Skip to content

v0.0.1.dev14

Pre-release
Pre-release
Compare
Choose a tag to compare
@nmichlo nmichlo released this 04 Jun 23:08
· 791 commits to main since this release

Overview

This release is mostly a large set of refactors, and reproducibility improvements with regards to seeds and datasets.

Notable Changes

  • Data now relies on disent.data.datafile.DataFiles, which are deterministic, hash and cache based, file generators that can fetch or pre-process data.
  • Added XYSquaresMinimalData, which is a minimal faster version of XYSquaresData without any configuration options. With default parameters, data from XYSquaresData should equal XYSquaresMinimalData
  • Added PickleH5pyFile that can pickle an hdf5 file and dataset. This is intended to be used with torch DataLoaders or multiprocessing.

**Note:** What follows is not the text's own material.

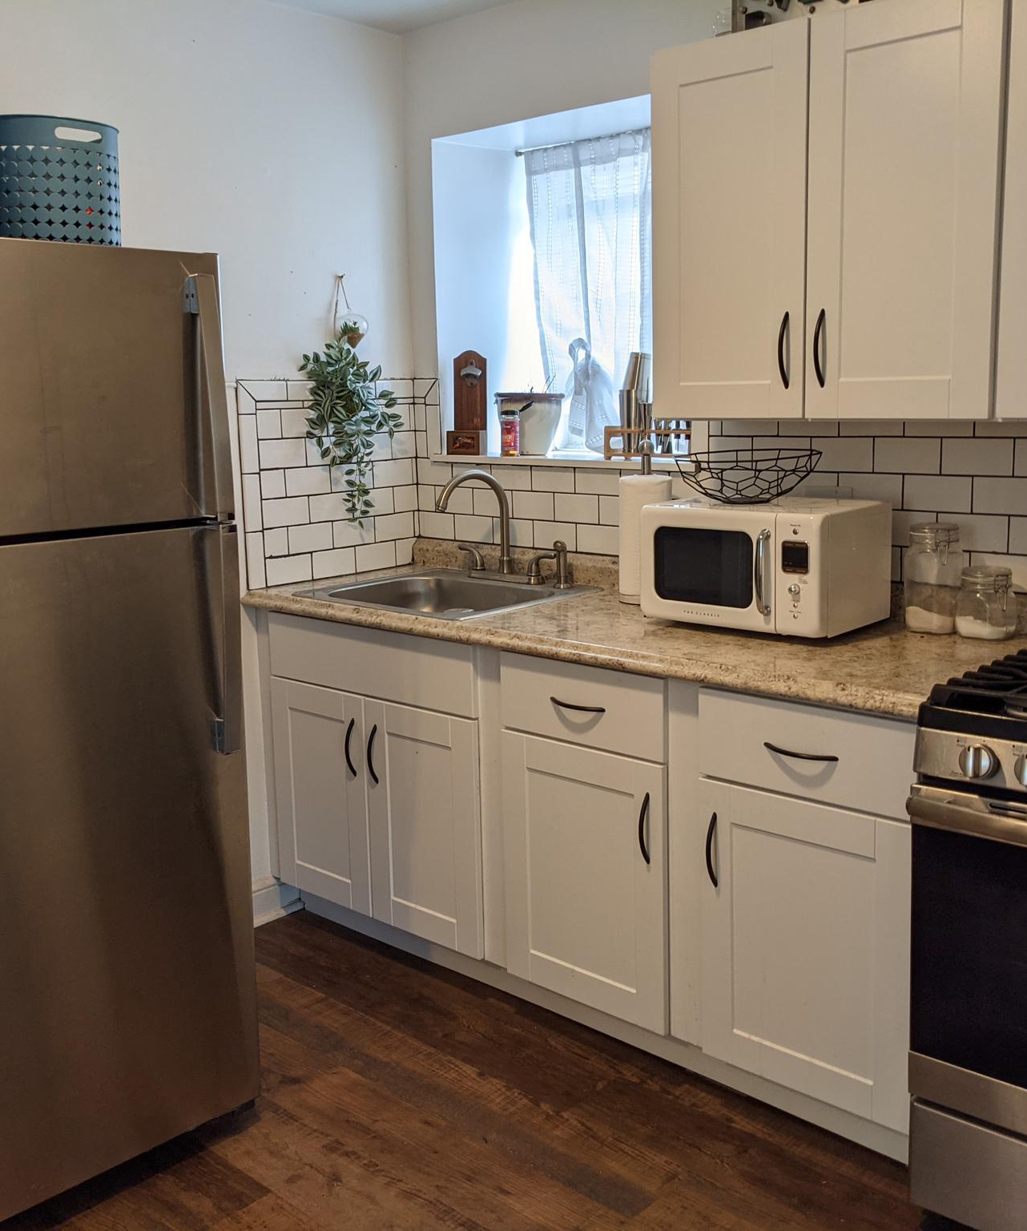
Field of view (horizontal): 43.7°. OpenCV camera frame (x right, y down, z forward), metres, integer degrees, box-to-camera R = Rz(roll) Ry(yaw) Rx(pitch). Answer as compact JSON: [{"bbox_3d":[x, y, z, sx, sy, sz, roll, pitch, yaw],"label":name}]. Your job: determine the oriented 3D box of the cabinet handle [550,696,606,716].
[{"bbox_3d":[0.127,0.188,2.653,0.147,0.014,0.030,8,14,43],"label":"cabinet handle"}]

Definitely Breaking Changes

  • renamed classes:

    • renamed AugmentableDataset to DisentDataset
    • renamed BaseFramework to DisentFramework
    • renamed BaseEncoderModule to DisentEncoder
    • renamed BaseDecoderModule to DisentDecoder
  • consolidated maths and helper functions into new submodule disent.nn

    • disent.nn.weights initialisation functions from originally disent.model.init
    • disent.nn.modules basic modules from various locations including DisentModule, DisentLightningModule, BatchView, Unsqueeze3D, Flatten3D
    • disent.nn.transform transform and augment functions and classes from disent.transform, still needs to be cleaned up in future releases.
    • disent.nn.loss various loss functions from other places including triplet, kl, softsort and reduction modules
    • torch.nn.functional various differentiable torch helper functions mostly from disent.util.math, including functions for computing the Covariance, Correlation, Generalised Mean, PCA, DCT, Channel-Wise convolutions and more! Some functions such as kernel generation need to be moved out of here.
  • split up and consolidated utilities:

    • disent.util.cache caching utilities including the stalefile decorator that only runs the wrapped function if the specified file is stale (hash does not match, or file does not exist)
    • disent.util.colors ANSI escape codes
    • disent.util.function wrapper, decorator and inspect utilities
    • disent.util.hashing compute the full hash of a file or a fast hash based on the README for the imohash algorithm.
    • disent.util.in_out originally from disent.data.util for handling file retrieval/downloading/copying and saving
    • disent.util.iters general iterators or map functions, including iter_chunks and iter_rechunk
    • disent.util.paths path handling and file or directory management
    • disent.util.profiling timers & memory usage
    • disent.util.seeds seed management contexts and functions
    • disent.util.strings string formatting helper functions
  • removed and cleaned up functions from:

    • disent.data.hdf5
    • disent.dataset.__init__
    • disent.util.__init__
    • disent.schedule.lerp renamed activate to scale_ratio and removed other functions.

Other Changes

  • Replaced GroundTruthData specialisations with general loading from DataFiles.
  • StateSpace now stores factor_names instead of GroundTruthData - preparing for rewrite of datasets to use dependency injections and samplers.

Experiment Config & Runner Changes

  • Many config fixes for refactors
  • Experiment can now be seeded

New Tests

  • test PickleH5pyFile multiprocessing support
  • test XYSquaresData and XYSquaresMinimalData similarity